(Task input)

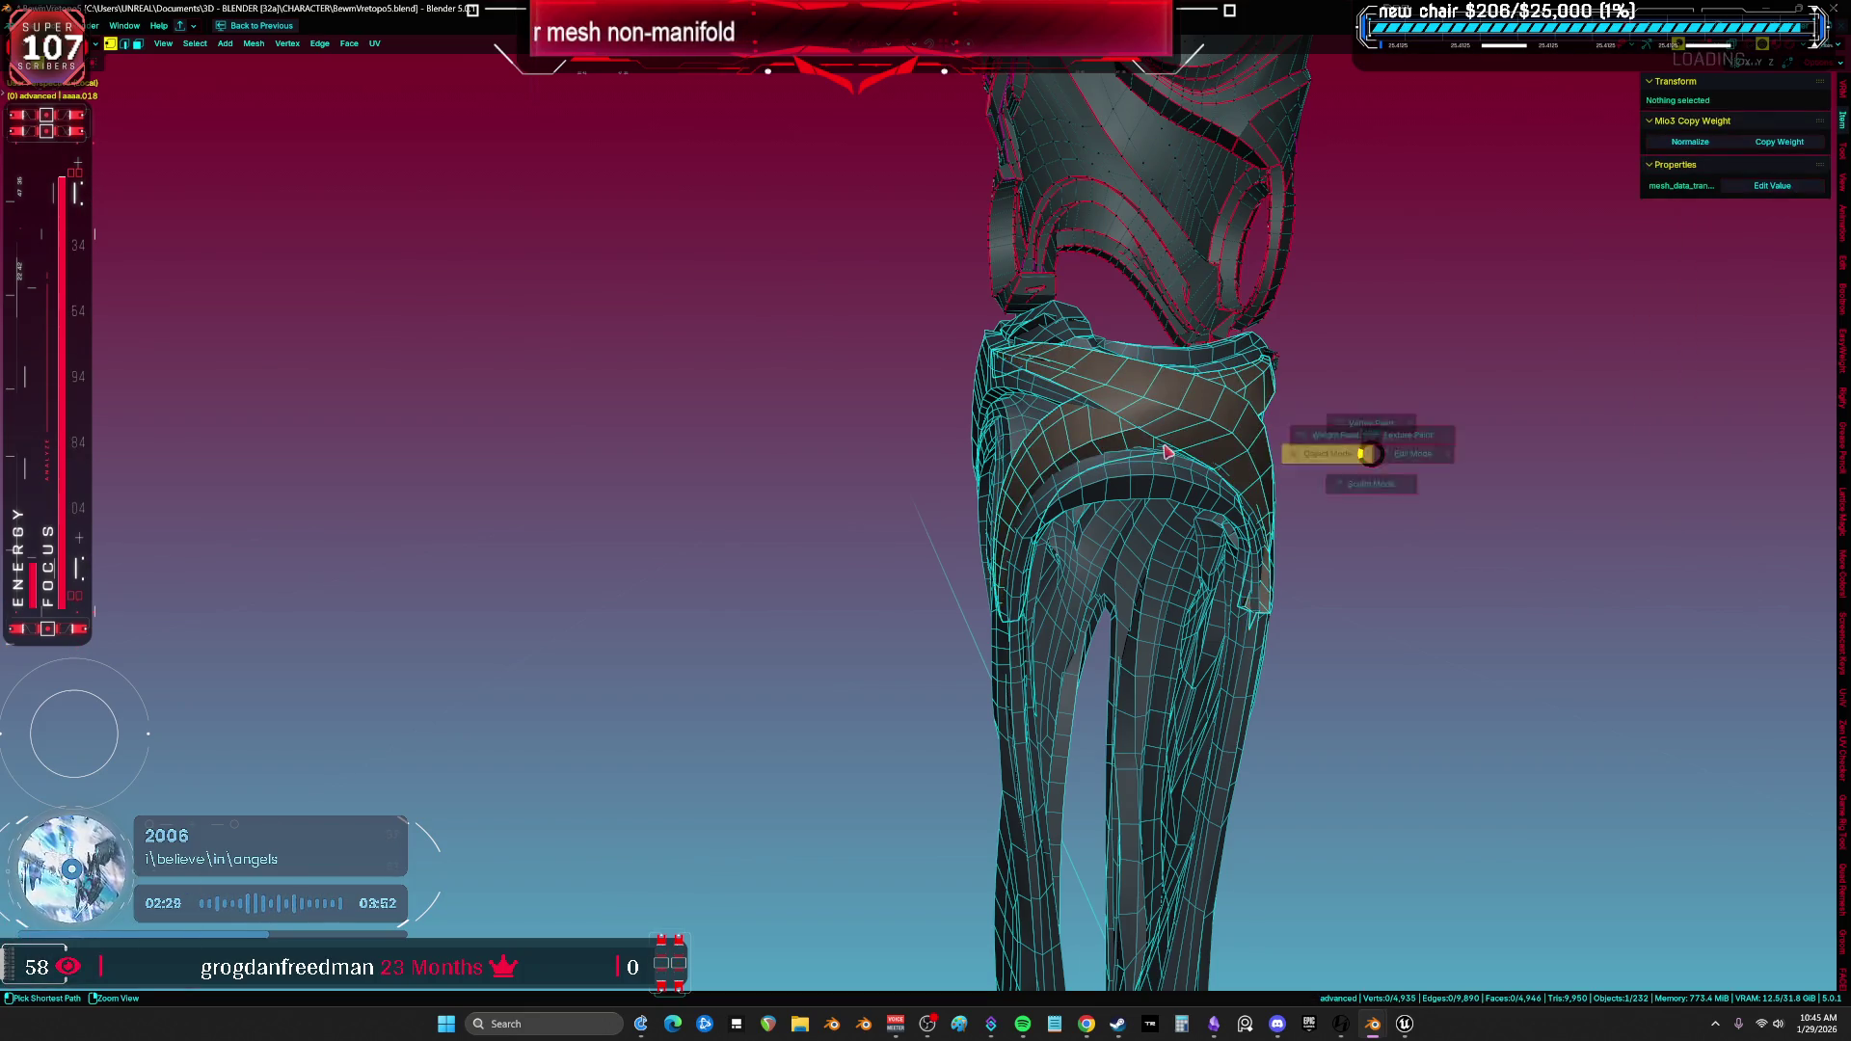
Pick the new strap object in Object Mode and enter Edit Mode on it.
key("Tab")
left_click(1201, 433)
left_click(1139, 493)
left_click(1186, 429)
key("Tab")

(End Task input)

Work request
For the data above, return an exact copy that contains no pictures.

Solved problem
Pick the new strap object in Object Mode and enter Edit Mode on it.
key("Tab")
left_click(1201, 433)
left_click(1139, 493)
left_click(1186, 429)
key("Tab")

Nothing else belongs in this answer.